This logic is followed by default, but can be changed with the gpus and threads pyscamp kwargs:

  • If you want to opt out of gpu execution, specify an empty list e.g. gpus=[].

  • If you want to use a non-default number of threads, specify the number in threads=N. Note that this is not recommended when GPUs are being used by default, so you should also specify gpus=[] so that you don’t mix CPU/gpu resources. The only exception to this is if you want to use all resources available to compute results on a very large input. Otherwise, mixing cpu/gpu resources will probably end up slower than simply using GPU resources alone.

Python Example

import pyscamp as mp

# Allows checking if pyscamp was built with CUDA and GPUs are available.
has_gpu_support = mp.gpu_supported()

# Self join.
profile, index = mp.selfjoin(a, sublen)
# AB join using 4 threads and no gpus.
profile, index = mp.abjoin(a, b, sublen, threads=4, gpus=[])
# Sum thresh
corr_sum = mp.abjoin_sum(a, b, sublen, threshold=0.9)

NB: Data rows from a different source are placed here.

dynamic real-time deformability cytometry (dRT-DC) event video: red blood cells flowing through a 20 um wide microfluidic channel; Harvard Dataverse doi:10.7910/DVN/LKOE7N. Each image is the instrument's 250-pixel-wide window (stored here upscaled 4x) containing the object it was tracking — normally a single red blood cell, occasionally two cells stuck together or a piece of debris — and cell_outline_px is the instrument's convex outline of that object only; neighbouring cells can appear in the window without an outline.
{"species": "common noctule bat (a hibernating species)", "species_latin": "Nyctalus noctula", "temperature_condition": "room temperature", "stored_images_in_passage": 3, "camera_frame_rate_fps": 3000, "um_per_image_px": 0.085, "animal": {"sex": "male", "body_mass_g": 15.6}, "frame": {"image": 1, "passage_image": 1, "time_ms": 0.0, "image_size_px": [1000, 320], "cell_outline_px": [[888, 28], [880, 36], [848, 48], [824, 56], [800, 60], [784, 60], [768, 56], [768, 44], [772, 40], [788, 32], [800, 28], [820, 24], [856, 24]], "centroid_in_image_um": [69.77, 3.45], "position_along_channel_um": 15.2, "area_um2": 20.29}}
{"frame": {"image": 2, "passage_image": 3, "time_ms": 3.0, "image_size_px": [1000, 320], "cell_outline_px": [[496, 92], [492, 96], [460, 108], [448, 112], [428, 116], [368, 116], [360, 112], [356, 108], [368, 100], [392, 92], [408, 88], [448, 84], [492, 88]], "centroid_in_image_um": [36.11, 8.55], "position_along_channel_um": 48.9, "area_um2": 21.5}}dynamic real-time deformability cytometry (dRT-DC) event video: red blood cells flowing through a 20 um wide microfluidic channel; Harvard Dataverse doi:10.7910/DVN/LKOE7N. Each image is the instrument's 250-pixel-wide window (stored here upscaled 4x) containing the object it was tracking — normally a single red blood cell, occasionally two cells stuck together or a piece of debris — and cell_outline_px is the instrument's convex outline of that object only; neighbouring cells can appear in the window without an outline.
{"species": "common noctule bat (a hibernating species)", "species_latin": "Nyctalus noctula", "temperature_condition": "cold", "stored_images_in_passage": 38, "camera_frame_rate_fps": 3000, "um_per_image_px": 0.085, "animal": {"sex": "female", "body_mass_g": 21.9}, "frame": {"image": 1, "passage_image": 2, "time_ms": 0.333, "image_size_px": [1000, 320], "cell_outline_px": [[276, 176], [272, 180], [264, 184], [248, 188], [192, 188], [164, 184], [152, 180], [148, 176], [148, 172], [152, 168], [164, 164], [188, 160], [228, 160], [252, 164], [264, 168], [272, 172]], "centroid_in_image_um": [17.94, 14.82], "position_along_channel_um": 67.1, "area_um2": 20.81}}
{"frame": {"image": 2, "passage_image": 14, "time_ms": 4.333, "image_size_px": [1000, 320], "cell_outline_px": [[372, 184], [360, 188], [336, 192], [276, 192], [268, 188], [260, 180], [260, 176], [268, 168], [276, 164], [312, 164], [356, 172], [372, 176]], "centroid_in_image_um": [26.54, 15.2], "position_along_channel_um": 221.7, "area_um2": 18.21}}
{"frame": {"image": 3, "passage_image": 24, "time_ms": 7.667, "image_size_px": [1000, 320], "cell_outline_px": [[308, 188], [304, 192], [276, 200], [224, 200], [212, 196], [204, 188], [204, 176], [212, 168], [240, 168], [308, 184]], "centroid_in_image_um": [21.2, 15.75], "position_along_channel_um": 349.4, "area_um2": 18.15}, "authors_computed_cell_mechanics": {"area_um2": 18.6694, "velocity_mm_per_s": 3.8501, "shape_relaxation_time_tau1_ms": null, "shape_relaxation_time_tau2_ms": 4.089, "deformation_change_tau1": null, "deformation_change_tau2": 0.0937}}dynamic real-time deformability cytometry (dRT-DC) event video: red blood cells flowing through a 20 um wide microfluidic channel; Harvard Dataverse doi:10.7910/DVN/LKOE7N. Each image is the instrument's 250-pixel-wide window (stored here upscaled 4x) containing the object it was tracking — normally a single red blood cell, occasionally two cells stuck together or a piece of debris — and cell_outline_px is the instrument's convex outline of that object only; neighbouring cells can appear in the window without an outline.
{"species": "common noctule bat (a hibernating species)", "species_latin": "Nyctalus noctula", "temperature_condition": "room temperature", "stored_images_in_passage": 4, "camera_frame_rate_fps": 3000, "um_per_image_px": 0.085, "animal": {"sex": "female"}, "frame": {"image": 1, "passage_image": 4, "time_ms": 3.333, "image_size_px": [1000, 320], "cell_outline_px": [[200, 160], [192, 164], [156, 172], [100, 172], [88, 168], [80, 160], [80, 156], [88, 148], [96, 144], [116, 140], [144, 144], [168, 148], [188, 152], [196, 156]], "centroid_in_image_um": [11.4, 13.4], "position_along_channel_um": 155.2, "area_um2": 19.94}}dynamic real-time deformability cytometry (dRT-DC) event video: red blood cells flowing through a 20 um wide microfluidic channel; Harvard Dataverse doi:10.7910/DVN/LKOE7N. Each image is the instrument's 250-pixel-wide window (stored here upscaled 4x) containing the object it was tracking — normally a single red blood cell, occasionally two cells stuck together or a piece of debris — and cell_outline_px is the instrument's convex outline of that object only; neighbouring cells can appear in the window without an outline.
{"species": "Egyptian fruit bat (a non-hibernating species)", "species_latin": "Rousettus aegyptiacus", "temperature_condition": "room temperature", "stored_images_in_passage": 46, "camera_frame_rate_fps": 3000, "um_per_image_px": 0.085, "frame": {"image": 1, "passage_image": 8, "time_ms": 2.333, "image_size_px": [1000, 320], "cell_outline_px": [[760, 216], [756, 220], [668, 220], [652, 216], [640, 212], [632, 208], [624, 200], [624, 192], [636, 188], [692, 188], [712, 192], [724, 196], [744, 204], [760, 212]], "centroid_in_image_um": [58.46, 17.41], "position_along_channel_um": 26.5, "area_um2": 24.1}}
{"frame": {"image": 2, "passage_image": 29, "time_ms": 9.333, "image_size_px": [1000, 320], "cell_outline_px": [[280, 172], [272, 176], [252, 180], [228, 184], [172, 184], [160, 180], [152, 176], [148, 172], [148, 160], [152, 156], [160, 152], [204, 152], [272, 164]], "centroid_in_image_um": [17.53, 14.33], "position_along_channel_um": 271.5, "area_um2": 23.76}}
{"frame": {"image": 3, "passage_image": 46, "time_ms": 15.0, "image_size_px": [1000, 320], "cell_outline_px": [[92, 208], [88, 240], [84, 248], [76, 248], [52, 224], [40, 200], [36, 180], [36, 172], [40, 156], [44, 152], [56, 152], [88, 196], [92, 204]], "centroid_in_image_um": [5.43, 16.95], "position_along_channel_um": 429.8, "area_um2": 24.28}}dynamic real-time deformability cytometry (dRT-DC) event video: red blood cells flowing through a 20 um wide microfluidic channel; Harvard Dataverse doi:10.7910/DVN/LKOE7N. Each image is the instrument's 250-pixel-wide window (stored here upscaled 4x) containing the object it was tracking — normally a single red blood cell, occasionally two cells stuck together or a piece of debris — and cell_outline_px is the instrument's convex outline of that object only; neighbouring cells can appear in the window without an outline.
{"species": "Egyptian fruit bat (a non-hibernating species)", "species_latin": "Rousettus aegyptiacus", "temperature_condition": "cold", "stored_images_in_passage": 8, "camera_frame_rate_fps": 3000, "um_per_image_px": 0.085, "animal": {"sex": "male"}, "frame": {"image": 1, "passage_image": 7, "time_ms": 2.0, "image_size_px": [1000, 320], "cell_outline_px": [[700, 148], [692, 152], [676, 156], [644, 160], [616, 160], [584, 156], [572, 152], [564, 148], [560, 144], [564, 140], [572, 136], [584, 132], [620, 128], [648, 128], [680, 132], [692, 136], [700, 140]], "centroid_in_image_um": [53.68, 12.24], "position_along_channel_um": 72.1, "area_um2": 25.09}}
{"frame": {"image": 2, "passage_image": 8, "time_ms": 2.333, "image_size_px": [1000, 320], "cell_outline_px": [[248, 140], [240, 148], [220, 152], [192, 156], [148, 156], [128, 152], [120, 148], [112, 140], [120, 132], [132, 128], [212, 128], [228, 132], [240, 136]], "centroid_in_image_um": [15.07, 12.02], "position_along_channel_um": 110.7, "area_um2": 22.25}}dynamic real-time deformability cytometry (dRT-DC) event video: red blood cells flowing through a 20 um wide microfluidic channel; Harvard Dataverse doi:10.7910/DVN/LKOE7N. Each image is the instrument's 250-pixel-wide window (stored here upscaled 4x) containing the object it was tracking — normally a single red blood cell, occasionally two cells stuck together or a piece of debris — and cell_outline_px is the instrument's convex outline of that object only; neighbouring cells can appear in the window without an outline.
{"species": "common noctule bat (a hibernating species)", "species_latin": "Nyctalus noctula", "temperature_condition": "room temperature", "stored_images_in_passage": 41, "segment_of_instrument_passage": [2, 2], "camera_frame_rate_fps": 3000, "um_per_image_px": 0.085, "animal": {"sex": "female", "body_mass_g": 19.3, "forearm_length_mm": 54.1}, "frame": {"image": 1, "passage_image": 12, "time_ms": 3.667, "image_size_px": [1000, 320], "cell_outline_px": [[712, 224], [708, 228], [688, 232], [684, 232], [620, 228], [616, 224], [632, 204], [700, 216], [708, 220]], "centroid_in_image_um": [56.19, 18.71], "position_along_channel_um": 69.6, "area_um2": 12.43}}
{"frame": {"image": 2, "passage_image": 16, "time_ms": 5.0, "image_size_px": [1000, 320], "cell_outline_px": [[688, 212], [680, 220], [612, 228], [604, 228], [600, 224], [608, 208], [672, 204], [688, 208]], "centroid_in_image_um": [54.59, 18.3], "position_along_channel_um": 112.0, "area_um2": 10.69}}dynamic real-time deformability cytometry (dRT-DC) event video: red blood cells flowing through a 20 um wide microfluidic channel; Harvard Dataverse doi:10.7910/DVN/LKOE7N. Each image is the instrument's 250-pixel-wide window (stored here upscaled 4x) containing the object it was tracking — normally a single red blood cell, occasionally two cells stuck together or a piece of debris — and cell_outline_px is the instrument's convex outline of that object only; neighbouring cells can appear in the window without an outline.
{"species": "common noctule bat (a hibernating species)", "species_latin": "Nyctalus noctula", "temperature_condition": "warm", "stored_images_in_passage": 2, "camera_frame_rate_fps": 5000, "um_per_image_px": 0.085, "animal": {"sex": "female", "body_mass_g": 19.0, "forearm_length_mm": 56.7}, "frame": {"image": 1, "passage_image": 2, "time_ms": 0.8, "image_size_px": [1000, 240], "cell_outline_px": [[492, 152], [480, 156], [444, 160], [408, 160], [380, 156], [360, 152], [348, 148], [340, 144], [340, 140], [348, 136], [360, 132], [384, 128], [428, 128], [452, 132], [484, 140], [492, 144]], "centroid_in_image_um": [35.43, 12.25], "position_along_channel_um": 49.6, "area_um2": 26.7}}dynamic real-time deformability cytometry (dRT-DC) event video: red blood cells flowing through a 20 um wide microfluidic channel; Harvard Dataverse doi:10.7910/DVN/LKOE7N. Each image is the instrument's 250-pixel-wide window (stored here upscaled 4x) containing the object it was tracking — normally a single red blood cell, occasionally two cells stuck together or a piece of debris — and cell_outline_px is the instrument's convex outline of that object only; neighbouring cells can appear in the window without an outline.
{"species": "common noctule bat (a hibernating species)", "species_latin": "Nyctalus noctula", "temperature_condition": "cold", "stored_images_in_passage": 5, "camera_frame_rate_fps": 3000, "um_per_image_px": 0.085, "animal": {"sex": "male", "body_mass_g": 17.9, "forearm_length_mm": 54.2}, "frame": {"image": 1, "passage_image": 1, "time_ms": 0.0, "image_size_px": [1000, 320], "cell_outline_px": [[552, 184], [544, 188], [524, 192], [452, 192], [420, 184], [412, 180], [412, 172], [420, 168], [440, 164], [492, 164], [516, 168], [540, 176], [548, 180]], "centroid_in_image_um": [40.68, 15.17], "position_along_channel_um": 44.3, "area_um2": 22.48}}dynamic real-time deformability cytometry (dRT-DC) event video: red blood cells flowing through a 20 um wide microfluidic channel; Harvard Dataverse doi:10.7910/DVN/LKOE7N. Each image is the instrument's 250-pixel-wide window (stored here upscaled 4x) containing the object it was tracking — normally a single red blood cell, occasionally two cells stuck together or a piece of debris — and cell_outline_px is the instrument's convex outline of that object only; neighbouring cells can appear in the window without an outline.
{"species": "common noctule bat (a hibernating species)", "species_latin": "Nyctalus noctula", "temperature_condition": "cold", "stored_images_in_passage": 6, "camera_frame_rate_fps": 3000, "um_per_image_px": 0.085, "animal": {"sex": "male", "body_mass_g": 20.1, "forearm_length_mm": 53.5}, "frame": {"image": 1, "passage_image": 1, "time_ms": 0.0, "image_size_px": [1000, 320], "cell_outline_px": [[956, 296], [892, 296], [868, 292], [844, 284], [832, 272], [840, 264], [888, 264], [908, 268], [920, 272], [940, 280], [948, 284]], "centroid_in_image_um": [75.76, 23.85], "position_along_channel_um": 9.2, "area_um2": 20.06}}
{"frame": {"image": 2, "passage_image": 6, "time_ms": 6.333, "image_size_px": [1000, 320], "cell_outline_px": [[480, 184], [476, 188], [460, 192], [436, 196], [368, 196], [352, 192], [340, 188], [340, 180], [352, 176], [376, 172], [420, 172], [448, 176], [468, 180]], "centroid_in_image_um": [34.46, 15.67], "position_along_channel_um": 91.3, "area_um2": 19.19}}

# Matrix summary (100x100) with threVshold, outputting pearson correlation
matrix = mp.abjoin_matrix(a, b, sublen, mwidth=100, mheight=100, threshold=0.5, pearson=True)

# Approximate KNN is supported with GPUs + CUDA only for now.
if has_gpu_support:
  knn = mp.selfjoin_knn(a,sublen, k)
  # KNN with threshold
  knn = mp.selfjoin_knn(a, sublen, k, threshold=0.85)
  # KNN Ab join with threshold, outputting pearson correlation
  knn = mp.abjoin_knn(a, b, sublen, k, threshold=0.90, pearson=True)